We are considering confronting MIL today about her favouritism and involvement in all of this ‘gift control’ e.g. she always buys advent calendars for all her GC but this year because she hadn’t seen ours much (long story) and wasn’t sure if she would see them before/on their birthday she didn’t bother to get ours any Shock. She actually told them that when they went to see her (punishing them when really it’s our fault-they cannot get there by themselves yet, it’s too far). Basically, if we don’t collect the gifts (she’s too mean to pay the postage)-we don’t get them and its definitely our fault!

I think as said by others, gifts given to DC's are just for manipulation to get at you through the DC's -so they can turn DC's against their parents. Because they can't accept they are wrong-it has to be us.
If I could stop BIL doing this /return the gifts I would.

Sosidges · 22/11/2016 13:05

The only people who really understand are those that have been through something similar. Even though OH witnessed witnessed her treatment of me, he thought I should just walk away. I felt that he lacked empathy and sympathy because, for him that was the answer. My brother did walk away to some extent, by moving abroad and rarely contasting her.

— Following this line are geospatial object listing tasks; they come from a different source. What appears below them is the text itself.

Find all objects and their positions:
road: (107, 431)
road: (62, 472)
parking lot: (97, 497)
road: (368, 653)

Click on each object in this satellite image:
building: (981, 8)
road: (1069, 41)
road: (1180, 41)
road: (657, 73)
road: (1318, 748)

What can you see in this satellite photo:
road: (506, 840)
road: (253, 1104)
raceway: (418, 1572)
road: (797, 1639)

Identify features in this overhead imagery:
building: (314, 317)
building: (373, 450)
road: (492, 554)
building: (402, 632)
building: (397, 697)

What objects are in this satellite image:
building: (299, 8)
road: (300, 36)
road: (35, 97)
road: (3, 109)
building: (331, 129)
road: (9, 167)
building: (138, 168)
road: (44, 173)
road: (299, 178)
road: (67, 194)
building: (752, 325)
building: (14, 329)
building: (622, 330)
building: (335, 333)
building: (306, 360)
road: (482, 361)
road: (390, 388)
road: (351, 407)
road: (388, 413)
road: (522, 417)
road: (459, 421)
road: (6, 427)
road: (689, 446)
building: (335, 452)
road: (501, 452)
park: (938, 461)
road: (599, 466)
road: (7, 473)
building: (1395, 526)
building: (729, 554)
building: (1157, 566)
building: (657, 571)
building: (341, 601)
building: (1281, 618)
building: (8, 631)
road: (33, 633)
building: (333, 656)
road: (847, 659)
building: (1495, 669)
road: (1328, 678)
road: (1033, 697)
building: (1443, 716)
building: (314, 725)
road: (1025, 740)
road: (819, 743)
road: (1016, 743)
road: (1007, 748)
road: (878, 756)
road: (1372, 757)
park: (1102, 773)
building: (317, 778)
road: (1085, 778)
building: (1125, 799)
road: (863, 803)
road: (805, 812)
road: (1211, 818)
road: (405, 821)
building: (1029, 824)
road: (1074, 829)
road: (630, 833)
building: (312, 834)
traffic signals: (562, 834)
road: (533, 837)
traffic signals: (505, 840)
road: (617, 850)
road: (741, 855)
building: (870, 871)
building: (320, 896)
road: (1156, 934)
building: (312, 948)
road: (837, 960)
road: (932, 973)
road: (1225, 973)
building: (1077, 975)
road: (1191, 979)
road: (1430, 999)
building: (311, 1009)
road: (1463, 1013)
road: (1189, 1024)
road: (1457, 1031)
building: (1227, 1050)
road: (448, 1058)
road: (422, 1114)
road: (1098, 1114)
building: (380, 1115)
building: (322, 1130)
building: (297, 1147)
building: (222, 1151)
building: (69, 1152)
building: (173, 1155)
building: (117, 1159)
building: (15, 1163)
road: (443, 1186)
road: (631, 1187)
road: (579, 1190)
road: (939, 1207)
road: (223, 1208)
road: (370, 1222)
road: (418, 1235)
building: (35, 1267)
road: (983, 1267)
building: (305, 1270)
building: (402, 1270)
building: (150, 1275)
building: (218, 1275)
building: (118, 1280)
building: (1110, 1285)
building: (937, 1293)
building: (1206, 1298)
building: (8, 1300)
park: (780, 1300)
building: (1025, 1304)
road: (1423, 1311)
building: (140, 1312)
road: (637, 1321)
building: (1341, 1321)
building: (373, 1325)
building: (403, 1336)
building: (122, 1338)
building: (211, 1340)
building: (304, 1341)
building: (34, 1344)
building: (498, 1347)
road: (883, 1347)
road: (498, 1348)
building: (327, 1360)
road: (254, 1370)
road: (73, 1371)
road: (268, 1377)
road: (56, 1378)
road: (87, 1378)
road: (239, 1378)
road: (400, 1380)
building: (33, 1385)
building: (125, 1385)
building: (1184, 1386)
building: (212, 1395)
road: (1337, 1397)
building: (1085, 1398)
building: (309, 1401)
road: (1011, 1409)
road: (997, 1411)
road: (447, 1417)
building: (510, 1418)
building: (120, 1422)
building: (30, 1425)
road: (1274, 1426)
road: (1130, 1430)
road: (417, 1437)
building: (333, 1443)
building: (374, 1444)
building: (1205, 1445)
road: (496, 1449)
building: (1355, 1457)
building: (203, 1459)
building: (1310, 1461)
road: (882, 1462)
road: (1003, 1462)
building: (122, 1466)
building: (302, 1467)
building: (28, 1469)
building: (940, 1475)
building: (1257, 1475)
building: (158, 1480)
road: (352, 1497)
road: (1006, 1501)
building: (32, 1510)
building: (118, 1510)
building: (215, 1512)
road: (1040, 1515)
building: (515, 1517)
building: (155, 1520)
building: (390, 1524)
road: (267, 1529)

I have never had therapy, but MN has come very close to it. It is only by reading the posts here that I have been able to understand. It was not my fault that i had a bad mother.

One thing that haunted me when I got married was the fear that my children would not like me. I Particularly worrried about nurturing my daughter. Somehow I had this fatalistic view that she would distant herself from me when she was older. It did not happen, I am lucky enough to have a good relationship with all of my children. She did voluntary work with young families and one day she said to me, "I think we just take for granted how lucky we were to have the childhood we did. We take so much for granted, feeling safe, feeling loved, you know mum, so many kids don't have that"-

I know that it is a concern for lots of young parents who did not have a good role model themselves. I guess what we learn is how not to do it.

AttilaTheMeerkat · 22/11/2016 13:07

Best thing to do with unwanted cards like this is to immediately shred the things. Do not give them any power or a response; what people want from this is a response and that to them is the reward (to enable them to bother you even more). Radio silence must be maintained.

Re the gifts from MIL do not visit there to accept these. If gifts like this come to your house these need to go to the charity shop. Again do not give these items any power.